ART CRUSH | La Rêverie
I first saw the Daydreaming ( La rêverie in French), also known as the Portrait of Jeanne Samary by Augustin Renoir at the Louis Vuition Fondation last autumn in Paris. Jeanne was a young actress in la Comédie-Française (the French Theatre) from 1875. Instantly the moment I discovered it right at the entrance of the Morozov Collection, it became my new favourite artwork. There is something so dreamy, so pure about the painting that dazzeld me, taking me away into the deep blue oceans in her sparkling eyes. The coral rosy colour made her eyes stand out even more. She was sitting there, quitely, in the beautiful turquoise blue dress that reveal the décolleté, soft and plump. Her hand gently placed on the chin, with a regard forward, not at you, but through you. I just stood there for minutes on end, totally mesmerised by its beauty and youthfulness flowing out from the painting.
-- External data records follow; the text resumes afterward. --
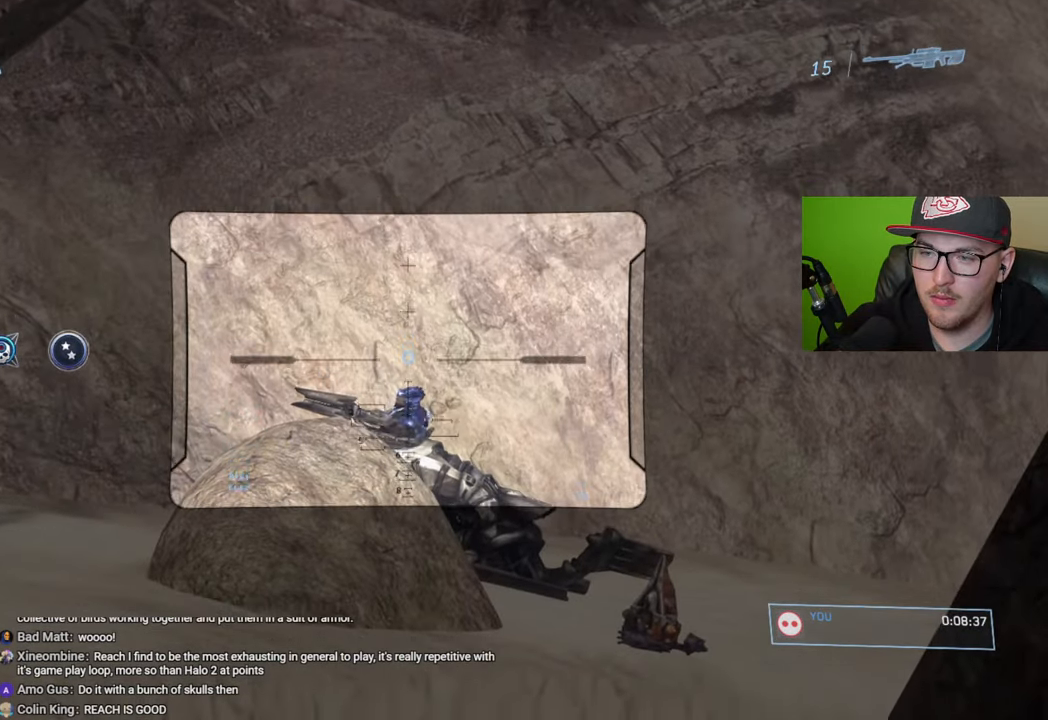
{"buttons": [], "left_stick": "center", "right_stick": "center", "events": [[350, "right_stick", "center"]]}
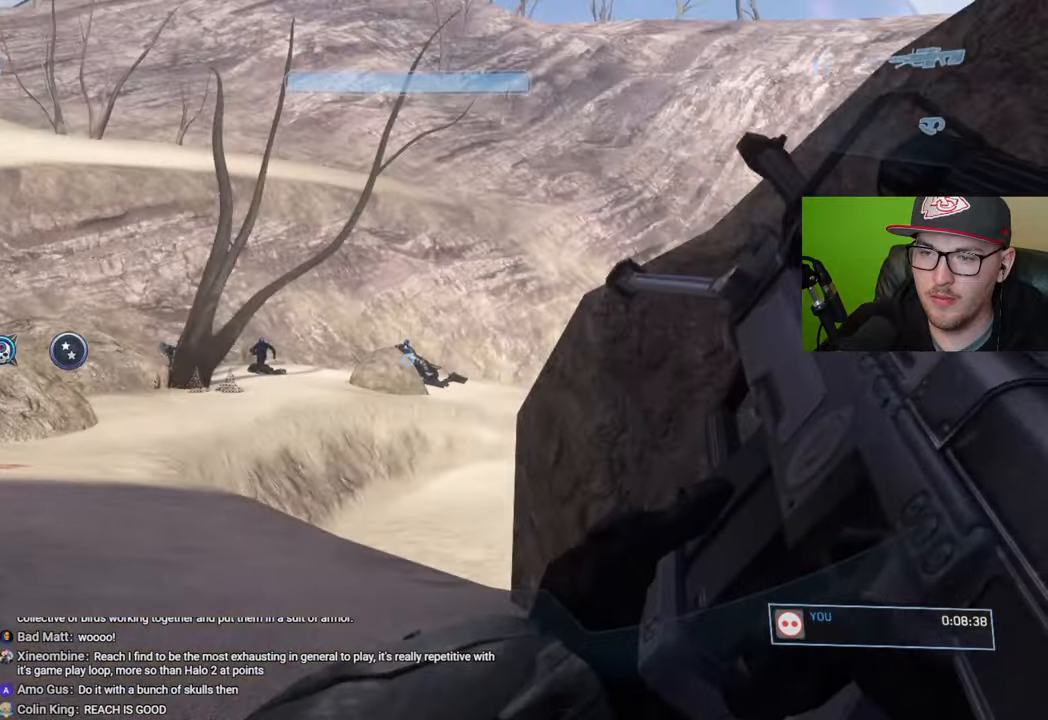
{"buttons": [], "left_stick": "center", "right_stick": "center", "events": []}
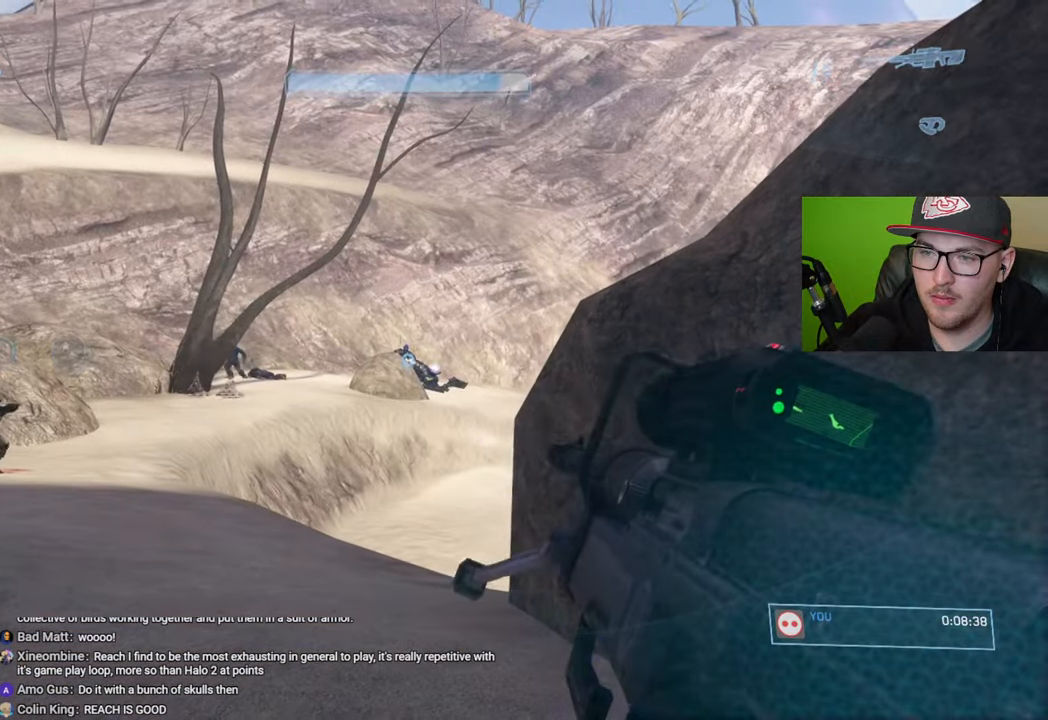
{"buttons": [], "left_stick": "center", "right_stick": "center", "events": [[100, "right_stick", "up"], [116, "left_stick", "right"], [166, "right_stick", "up-left"], [450, "right_stick", "center"], [483, "left_stick", "center"]]}
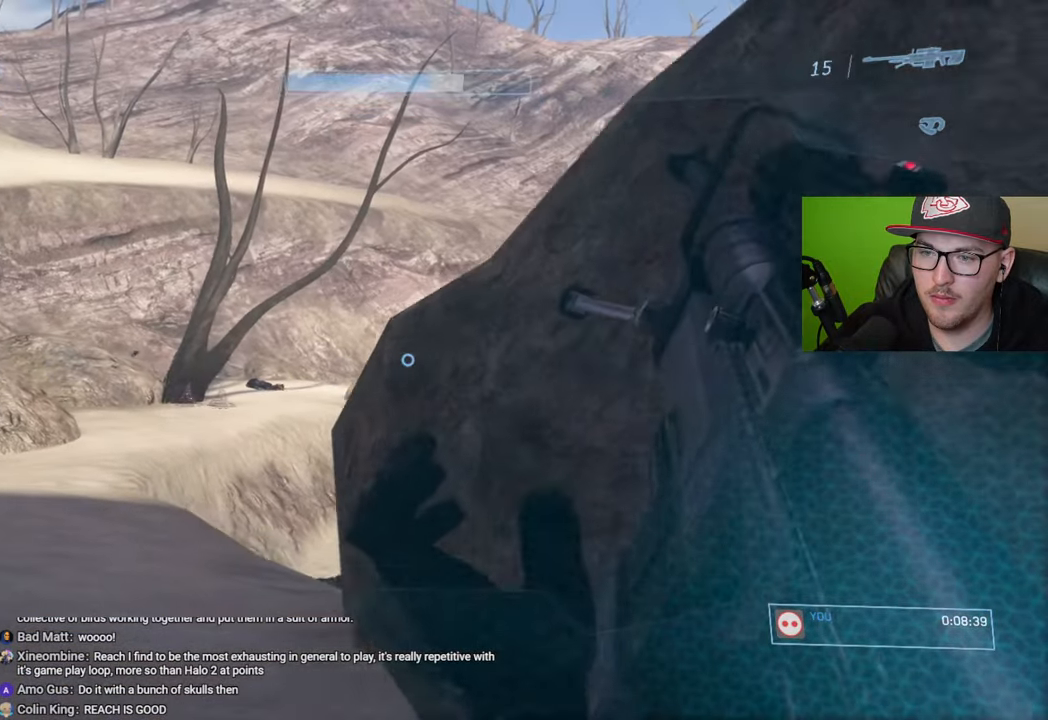
{"buttons": [], "left_stick": "center", "right_stick": "center", "events": [[16, "right_stick", "up-left"], [83, "right_stick", "center"], [283, "left_stick", "left"], [283, "right_stick", "up-right"], [366, "right_stick", "center"], [433, "left_stick", "center"]]}
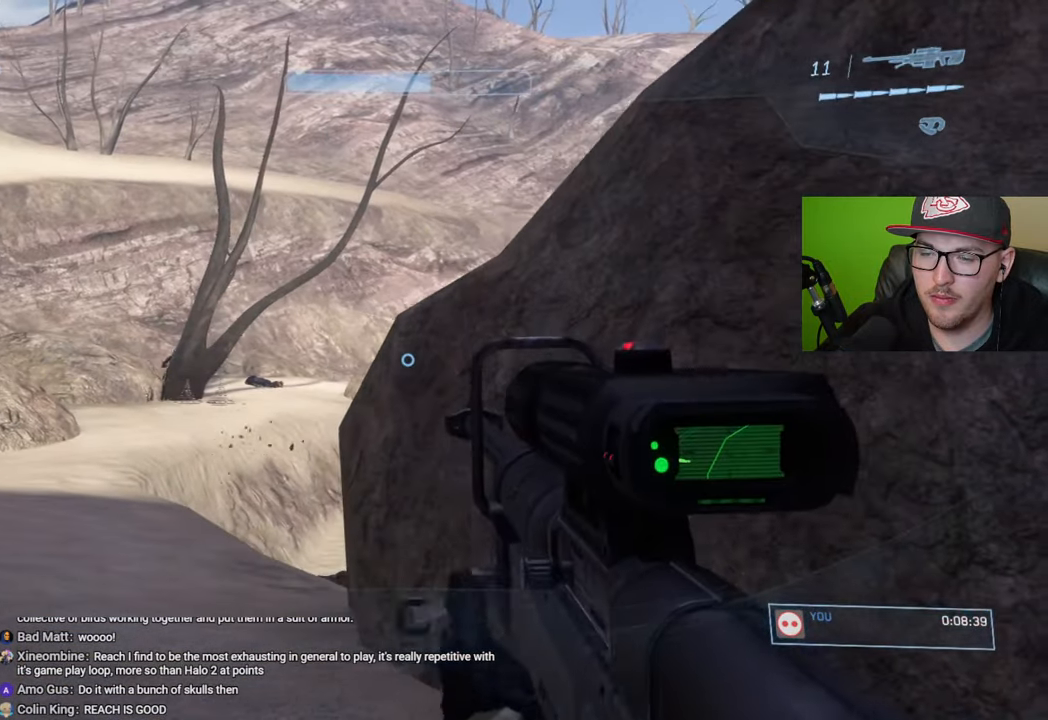
{"buttons": [], "left_stick": "center", "right_stick": "center", "events": [[150, "left_stick", "left"], [283, "left_stick", "center"]]}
There was another full-body portrait of Jeanne Samary, also by Renoir and exhibited in the very same room, in a more elegant, understated manner, but less enticing to me. Among all the masterpieces in the Collection, by Manet, Rodin, Monet, Pissarro, Lautrec, Sisley, Cézanne, Gauguin, Van Gogh, Bonnard, Denis, Maillol, Matisse, Marquet, Vlaminck, Derain and Picasso, La rêverie stood out as the star of the show, a work of art that touched me deeply. For the first time I knew the encapturing power of a portrait that could envelop you in the world of the person inside the painting.